Il significato profondo di vita e morte

Qual è il senso dell’esistenza? E qual è il significato della morte?

Questi non sono quesiti di poco conto. Anzi, sono domande che l’umanità si pone incessantemente dall’inizio dei tempi, e che hanno permeato la storia e la letteratura. Cerchiamo di offrire il nostro contributo in merito.

Il senso della vita

Esistono innumerevoli interpretazioni e analisi sullo scopo reale della vita. Un contributo degno di nota è quello di Alfred Adler, secondo il quale il vero obiettivo dell’esistenza consiste nel superare l’eccessiva preoccupazione per sé stessi e nello sviluppare un interesse sincero e profondo verso gli altri, definito sentimento sociale. Proprio come un bambino cerca l’amore dei genitori, l’adulto desidera l’accettazione dai suoi pari, sentendosi parte integrante di una comunità.

Il sentimento sociale è, dunque, la componente più vitale della nostra educazione e della nostra vita. Se l’individuo isolato rischia l’alienazione, la persona accettata prospera. Per poter essere utili al mondo, è necessario prima di tutto accettare noi stessi e la nostra natura. Non può esserci successo senza accettazione e contributo sociale; anzi, il successo può essere definito come la ricompensa per aver soddisfatto un bisogno altrui.

Spesso combattiamo con la paura di non essere all’altezza e con convinzioni radicate che avevano senso nell’infanzia, ma che oggi risultano obsolete. Per questo, la società può apparire come una foresta intricata dove si rischia di essere giudicati ed esclusi a causa delle proprie debolezze e imperfezioni.

Per Adler, il vero senso di una vita equilibrata risiede proprio in questo: trovare sé stessi per capire in che modo si può migliorare la vita degli altri.
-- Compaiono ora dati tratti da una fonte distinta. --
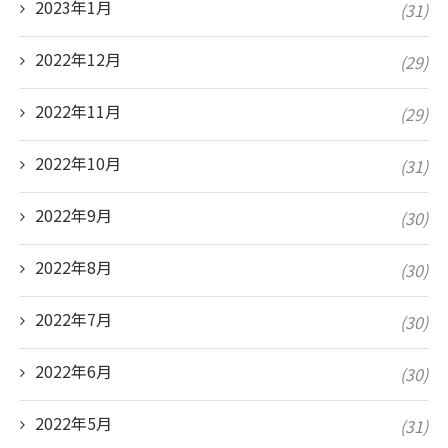
2023年1月
(31)
2022年12月
(29)
2022年11月
(29)
2022年10月
(31)
2022年9月
(30)
2022年8月
(30)
2022年7月
(30)
2022年6月
(30)
2022年5月
(31)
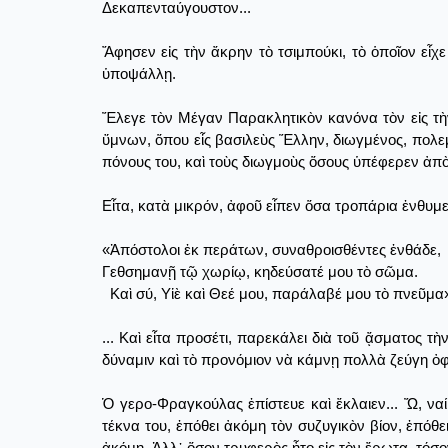
Δεκαπενταύγουστον...
Ἄφησεν εἰς τὴν ἄκρην τὸ τσιμπούκι, τὸ ὁποῖον εἶ
ὑποψάλλῃ.
Ἔλεγε τὸν Μέγαν Παρακλητικὸν κανόνα τὸν εἰς τὴ
ὕμνων, ὅπου εἷς βασιλεὺς Ἕλλην, διωγμένος, πολεμ
πόνους του, καὶ τοὺς διωγμοὺς ὅσους ὑπέφερεν ἀπὸ
Εἶτα, κατὰ μικρόν, ἀφοῦ εἶπεν ὅσα τροπάρια ἐνθυμ
«Ἀπόστολοι ἐκ περάτων, συναθροισθέντες ἐνθάδε,
Γεθσημανῇ τῷ χωρίῳ, κηδεύσατέ μου τὸ σῶμα.
Καὶ σύ, Υἱὲ καὶ Θεέ μου, παράλαβέ μου τὸ πνεῦμα
... Καὶ εἶτα προσέτι, παρεκάλει διὰ τοῦ ᾄσματος τ
δύναμιν καὶ τὸ προνόμιον νὰ κάμνῃ πολλὰ ζεύγη ὀ
Ὁ γερο-Φραγκούλας ἐπίστευε καὶ ἔκλαιεν... Ὤ, να
τέκνα του, ἐπόθει ἀκόμη τὸν συζυγικὸν βίον, ἐπόθει
ἀκόμη. Ἀλλ᾿ ὅσον τρυφερὸς ἦτο εἰς τὸν ἔρωτα, τόσο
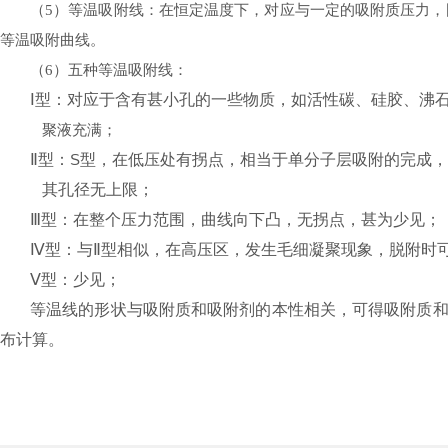
（
）等温吸附线：在恒定温度下，对应与一定的吸附质压力，
5
等温吸附曲线。
（
）五种等温吸附线：
6
Ⅰ型：对应于含有甚小孔的一些物质，如活性碳、硅胶、沸石
聚液充满；
Ⅱ型：
S
型，在低压处有拐点，相当于单分子层吸附的完成，
其孔径无上限；
Ⅲ型：在整个压力范围，曲线向下凸，无拐点，甚为少见；
Ⅳ型：与Ⅱ型相似，在高压区，发生毛细凝聚现象，脱附时
Ⅴ型：少见；
等温线的形状与吸附质和吸附剂的本性相关，可得吸附质和
布计算。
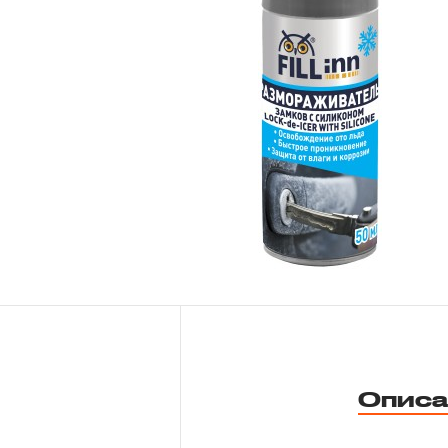
Новости
Бренды
Гарантия и сервис
Доставка и оплата
Партнерам
Контакты
Описа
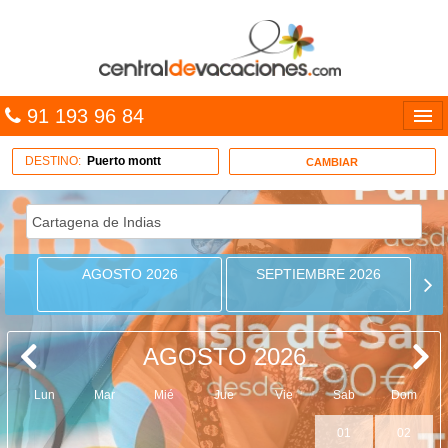
91 193 96 84
Idiomas
DESTINO:
Puerto montt
CAMBIAR
Entrar
MULTIDESTINO
AGOSTO 2026
SEPTIEMBRE 2026
VACACIONES
HOTELES
AGOSTO 2026
CARIBE
Lun
Mar
Mié
Jue
Vie
Sab
Dom
OFERTAS
01
02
Quando questo percorso si realizza con relativa semplicità, si sperimenta un senso di completezza e felicità, il segnale inequivocabile di aver trovato il senso della propria vita.

Il senso della morte

La morte rappresenta la cessazione dell’esistenza corporea e può irrompere nella nostra vita attraverso la perdita di persone significative, una diagnosi infausta che riguarda noi stessi o altri, o più semplicemente condizionarci con la paura di morire o che muoiano i nostri cari.
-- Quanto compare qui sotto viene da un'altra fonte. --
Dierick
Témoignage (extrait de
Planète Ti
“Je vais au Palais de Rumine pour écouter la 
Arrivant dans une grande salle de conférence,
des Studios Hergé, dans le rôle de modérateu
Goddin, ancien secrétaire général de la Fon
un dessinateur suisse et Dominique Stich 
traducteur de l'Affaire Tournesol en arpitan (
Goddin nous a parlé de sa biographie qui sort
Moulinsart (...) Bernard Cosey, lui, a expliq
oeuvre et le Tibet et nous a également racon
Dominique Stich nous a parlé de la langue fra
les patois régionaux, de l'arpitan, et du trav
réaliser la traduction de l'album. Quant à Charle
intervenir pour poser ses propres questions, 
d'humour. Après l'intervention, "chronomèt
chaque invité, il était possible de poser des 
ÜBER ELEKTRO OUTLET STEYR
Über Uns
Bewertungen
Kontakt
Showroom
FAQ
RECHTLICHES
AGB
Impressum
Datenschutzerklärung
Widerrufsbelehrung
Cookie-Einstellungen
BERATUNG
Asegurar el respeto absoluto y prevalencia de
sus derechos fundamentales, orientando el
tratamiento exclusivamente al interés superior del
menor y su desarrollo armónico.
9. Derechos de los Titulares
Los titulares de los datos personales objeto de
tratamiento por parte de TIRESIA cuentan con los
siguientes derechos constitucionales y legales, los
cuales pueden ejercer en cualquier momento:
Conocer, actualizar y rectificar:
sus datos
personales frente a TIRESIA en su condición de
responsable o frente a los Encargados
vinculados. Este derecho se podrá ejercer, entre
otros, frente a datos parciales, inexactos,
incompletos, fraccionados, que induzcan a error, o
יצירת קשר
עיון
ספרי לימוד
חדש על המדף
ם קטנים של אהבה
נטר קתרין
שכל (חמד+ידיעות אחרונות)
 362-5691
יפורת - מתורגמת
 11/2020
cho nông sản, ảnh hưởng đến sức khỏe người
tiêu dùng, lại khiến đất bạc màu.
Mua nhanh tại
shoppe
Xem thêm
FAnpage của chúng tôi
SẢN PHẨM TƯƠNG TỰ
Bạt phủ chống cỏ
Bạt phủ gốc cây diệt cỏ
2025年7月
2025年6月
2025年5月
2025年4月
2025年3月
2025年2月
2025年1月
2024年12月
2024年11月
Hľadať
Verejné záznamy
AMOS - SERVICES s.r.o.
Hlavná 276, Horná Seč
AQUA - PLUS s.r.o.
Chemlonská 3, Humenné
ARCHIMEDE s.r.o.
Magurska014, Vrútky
Quando si verifica la perdita di una figura importante (un genitore, un figlio, un fratello, un amico molto caro), l’assenza fisica genera un’intensa sensazione di vuoto e una profonda sofferenza sia psicologica che fisica. Ciò può manifestarsi con una chiusura emotiva e il disperato desiderio di non proseguire la propria vita senza quella persona che era non solo un affetto, ma anche un punto di riferimento e un sostegno. In particolare, la morte di un figlio porta un dolore tale da travolgere la coppia genitoriale, sfociando spesso nella rottura del legame.

In generale, di fronte alla morte, ci confrontiamo con un evento troppo grande, sul quale non abbiamo alcun potere o possibilità di intervento. La mente si popola di dubbi, incertezze e ansie. Le condizioni di vita iniziali subiscono mutamenti, e siamo costretti a riorganizzare la nostra esistenza pieni di timore.
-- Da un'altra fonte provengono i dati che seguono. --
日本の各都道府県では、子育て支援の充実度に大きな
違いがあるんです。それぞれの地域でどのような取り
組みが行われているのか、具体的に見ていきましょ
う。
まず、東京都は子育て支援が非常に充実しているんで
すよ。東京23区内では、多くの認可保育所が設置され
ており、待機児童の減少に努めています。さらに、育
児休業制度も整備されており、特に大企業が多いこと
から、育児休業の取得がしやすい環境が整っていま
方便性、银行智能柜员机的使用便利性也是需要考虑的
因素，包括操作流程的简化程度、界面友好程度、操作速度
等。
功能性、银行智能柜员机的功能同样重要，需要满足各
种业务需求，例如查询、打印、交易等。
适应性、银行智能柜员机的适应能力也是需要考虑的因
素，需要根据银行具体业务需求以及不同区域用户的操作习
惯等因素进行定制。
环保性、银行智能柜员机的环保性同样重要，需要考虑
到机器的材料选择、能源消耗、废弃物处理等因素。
Anche il rischio connesso alla morte per malattia o diagnosi grave genera paura, sia per chi vive la malattia in prima persona sia per i familiari e gli amici più stretti.

Eppure, non tutti affrontano il lutto, la malattia o la paura della morte allo stesso modo. La cultura e la religione possono influenzare profondamente il concetto stesso di morte. Alcune culture credono nella reincarnazione (il rinascere in altre forme o corpi), altre nella vita ultraterrena (la resurrezione dell’anima dopo il trapasso). In altre ancora, la morte è considerata una vera e propria “festa” per la nuova vita. Tutte, comunque, cercano di dare una spiegazione all’evento, arricchendolo con le proprie convinzioni.